EIB`s support of microfinance outside Europe

 

EIB ReM reportI had a meeting five weeks ago at the EIB and was going through their publications while waiting for my contact. I found some publications on their work on microfinance and small and medium enterprise (SME) finance, and thought I tell you about it as well as about their ReM, their Results Measurement Framework.

A few interesting facts:

The EIB is active within and outside the European Union helping leading microfinance providers, investment fund managers, and other stakeholders to increase sustainable and responsible access to finance;

Outside the EU, the EIB is active across the sub-Saharan African, Caribbean, and Pacific (ACP) regions, as well as in the Mediterranean partner countries (FEMIP) where the EIB portfolio exceeded EUR 400million (Dec 2014);

The ACP region presents the EIB’s largest microfinance involvement with a total portfolio of more than EUR 366 million in debt and equity in microfinance vehicles (MIVs) and microfinance providers. Kenya, the Dominican Republic, Nigeria and Tanzania, are the top beneficiary countries. Fifty percent of the ACP portfolio consists of investments in MIVs.

Microfinance operations in the ACP region are carried out under the ACP European Commission Partnership Agreement (the “Cotonou Agreement”, 2000-2020) and funded from the European Development Fund (EDF). The EUR 500 million Impact Financing Envelope launched in 2014 enables the EIB to support projects “promising a higher development impact whilst also bearing greater risks, including in the microfinance sector.”

The EIB is one of the largest lenders in the Middle-East and North Africa (MENA) region with an outstanding portfolio of EUR 36.5 million committed in microfinance providers supporting over one million borrowers.

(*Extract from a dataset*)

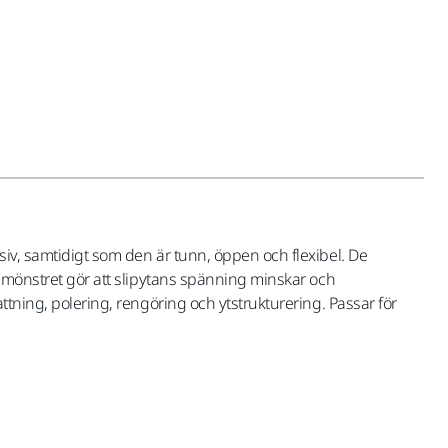
siv, samtidigt som den är tunn, öppen och flexibel. De
repmönstret gör att slipytans spänning minskar och
ttning, polering, rengöring och ytstrukturering. Passar för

The Neighborhood Investment Facility is a new risk capital facility launched in 2014 worth up to EUR 300 million. Up to half of it is set to be invested, lent or provided in form of technical assistance to microfinance intermediaries over a 6-year period. This complements the existing EUR 6 million FEMIP Impact investment envelope which provides risk capital for investment in microfinance institutions pursuing economic, social, environmental and/or innovation goals as their primary objective.

EIB.contribution to mandate objectiesThe EIB’s Report on Results outside the EU describes the results from the Results Measurement ReM Framework which had been introduced in 2012. The ReM tracks project results, the contribution the project makes towards EIB’s objectives, and the difference that EIB involvement makes, its “additionality.”

New projects financed in 2014 outside the EU: Their objectives are set by the EU or its member states. The external mandate covers 68 countries in four regions (pre-accession countries, the EU Southern and Eastern Neighborhood and Russia, Asia and Latinamerica, and the Republic of South Africa. The Cotonou Partnership Agreement covers operations in 78 ACP states. The lending outside the EU supports two objectives:

a) local private sector development, and

b) development of social and economic infrastructure.

In 2014, the EIB signed 92 financing contracts approving EUR 7.98bn helping to mobilize a further EUR 13.9bn in finance from other sources.

The report is then divided into EIB funding towards

  • access to finance (which is evidently what interests us the most),
  • strategic infrastructure,
  • climate action, and
  • regional integration.

When looking at the access to finance section, the following stands out:

Credit lines approved under the ReM framework have sustained 105,000 jobs via loans to SMEs and mid-caps through 8 projects in Turkey, Serbia, and FYROM.

The EIB supports local private sector development via:EIB lending by region /theme

  • Credit lines to local financial intermediaries to modernize banking systems and support lending to SMEs (33 contracts signed in 2014)
  • Participation in private equity funds to provide expertise and risk capital to high growth potential companies (5 signed in 2014);
  • Credit lines and equity finance for microfinance providers to support access to finance and basic financial services for the poorest (7 signed in 2014);
  • Direct loans to larger companies (5 signed in 2014);

The expected outcome for 2014 is to help 13,000 SMEs and mid-caps, and 23,000 microenterprises to gain access to finance. This should help to sustain 450,000 jobs in these businesses.

However, I beg you to read the report. This blog only represents a small fraction of EIB’s work in these regions. It is quite a big animal (one of the largest IFIs) and will have to deliver on the EFSI (“the Juncker Plan”) w/in Europe which will definitely be a challenge.